* SOURCE INFORMATION
§ §
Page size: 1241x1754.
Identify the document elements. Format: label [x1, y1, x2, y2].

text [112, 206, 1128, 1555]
§ §
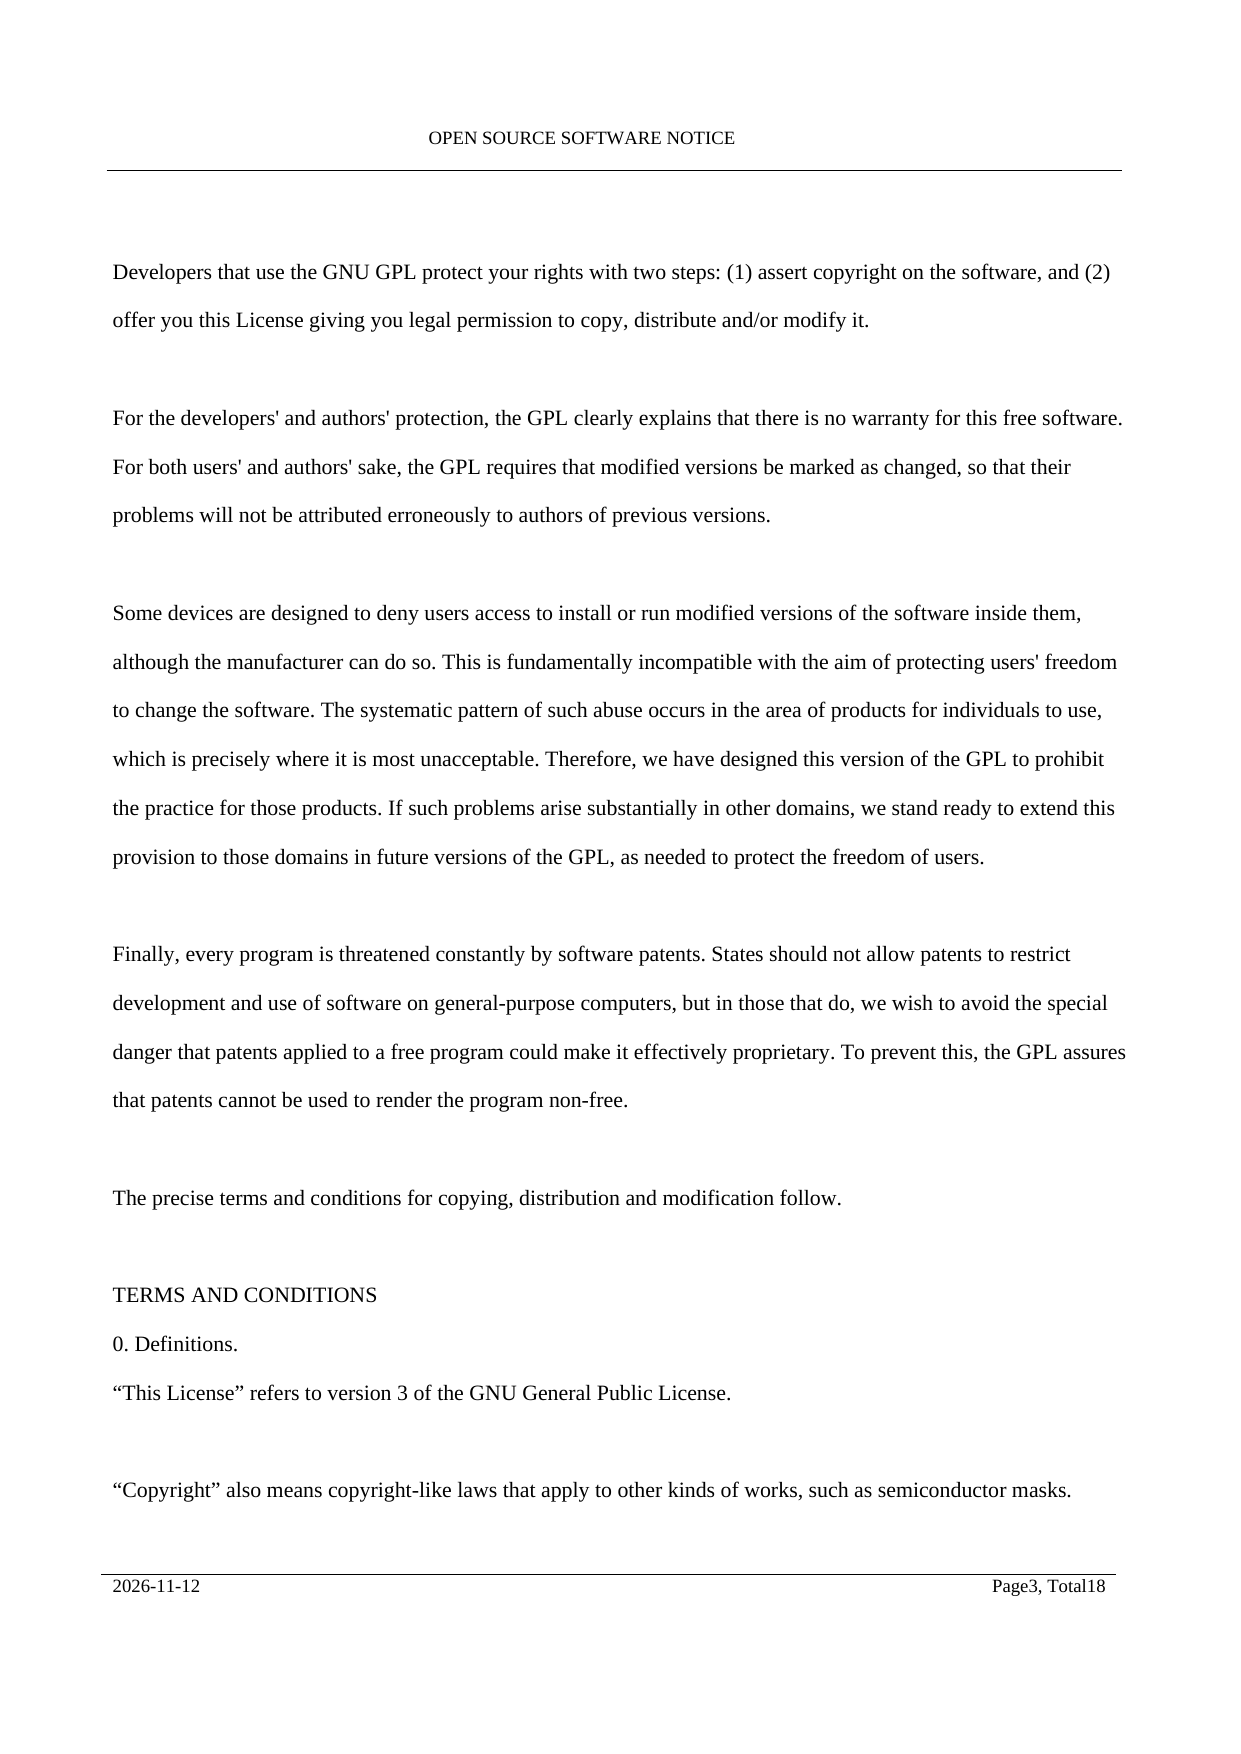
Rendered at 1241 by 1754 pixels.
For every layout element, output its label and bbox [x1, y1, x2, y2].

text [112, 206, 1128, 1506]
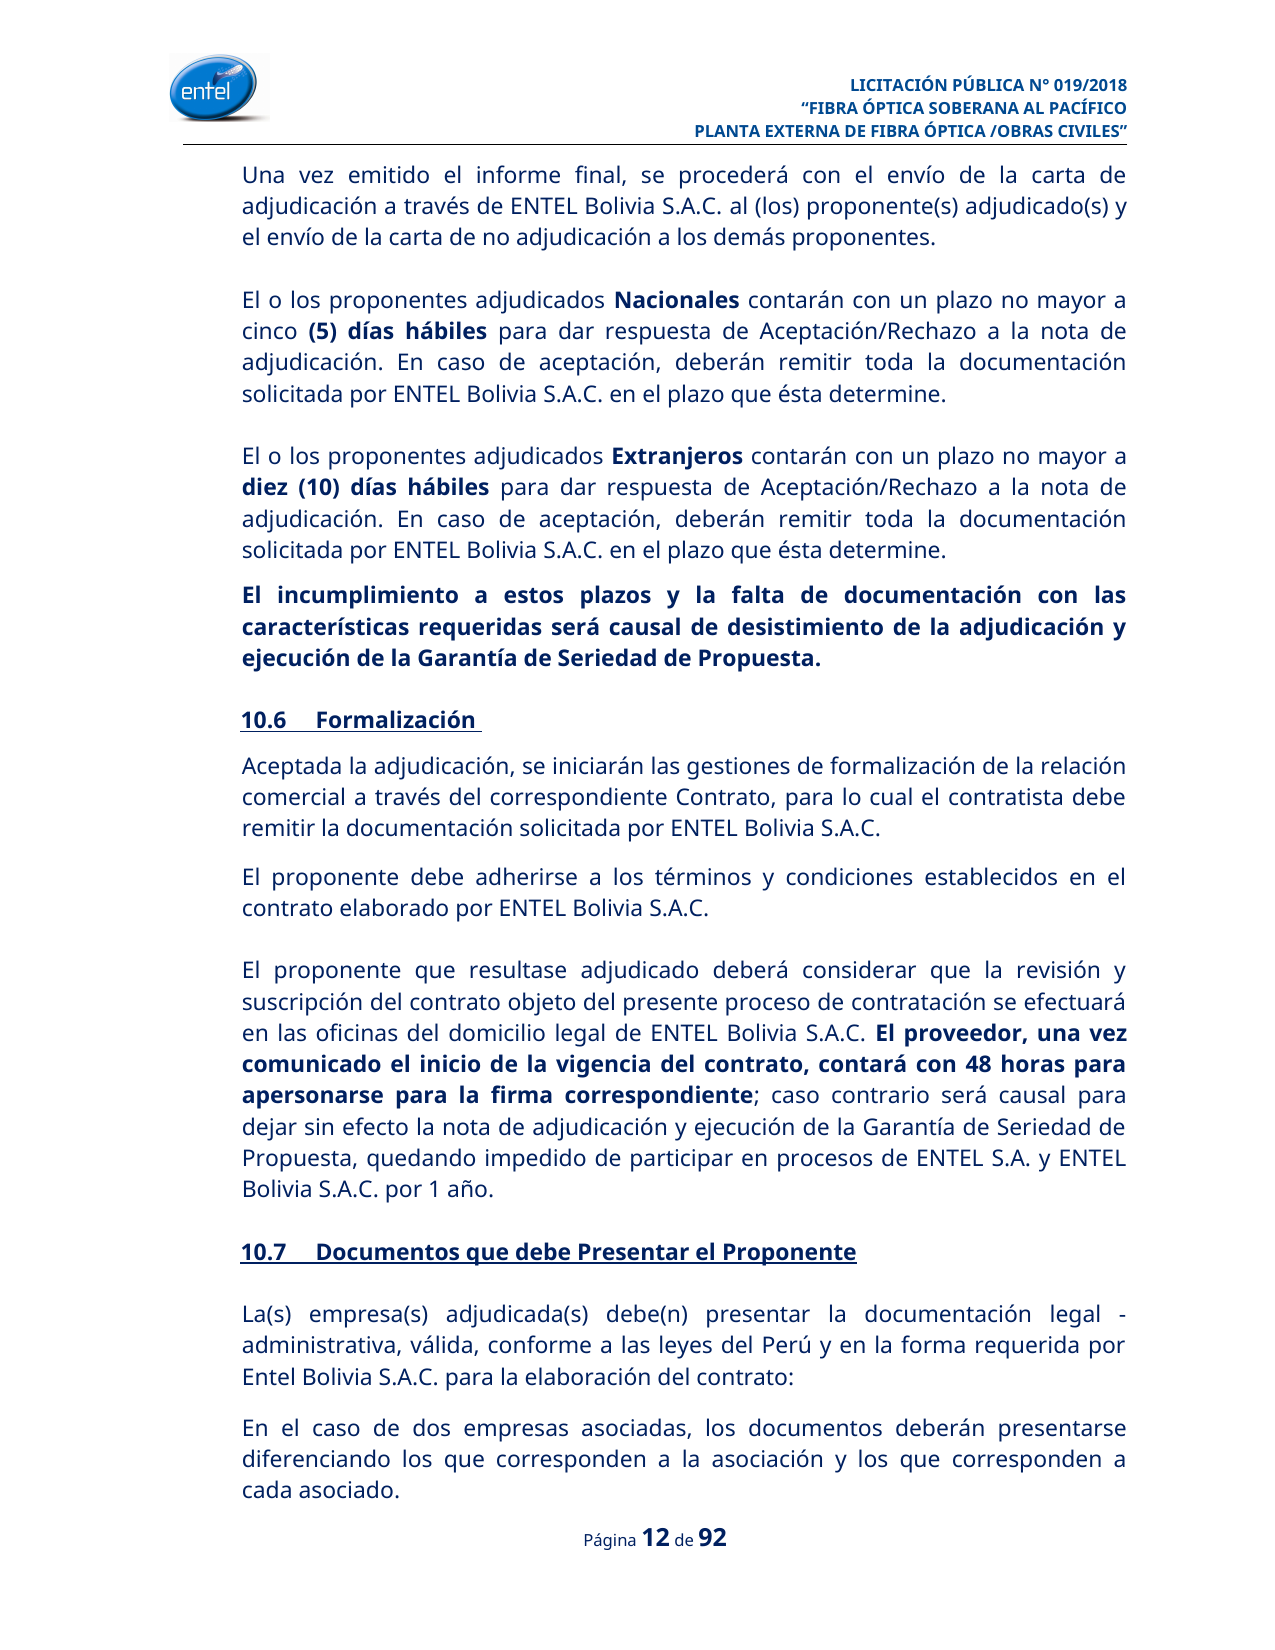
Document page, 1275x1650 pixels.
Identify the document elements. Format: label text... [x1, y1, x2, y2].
§ §
* WORK INSTRUCTION
Output the number of lines above holding the word "pixels", and nothing besides it.

* WRITTEN ANSWER
2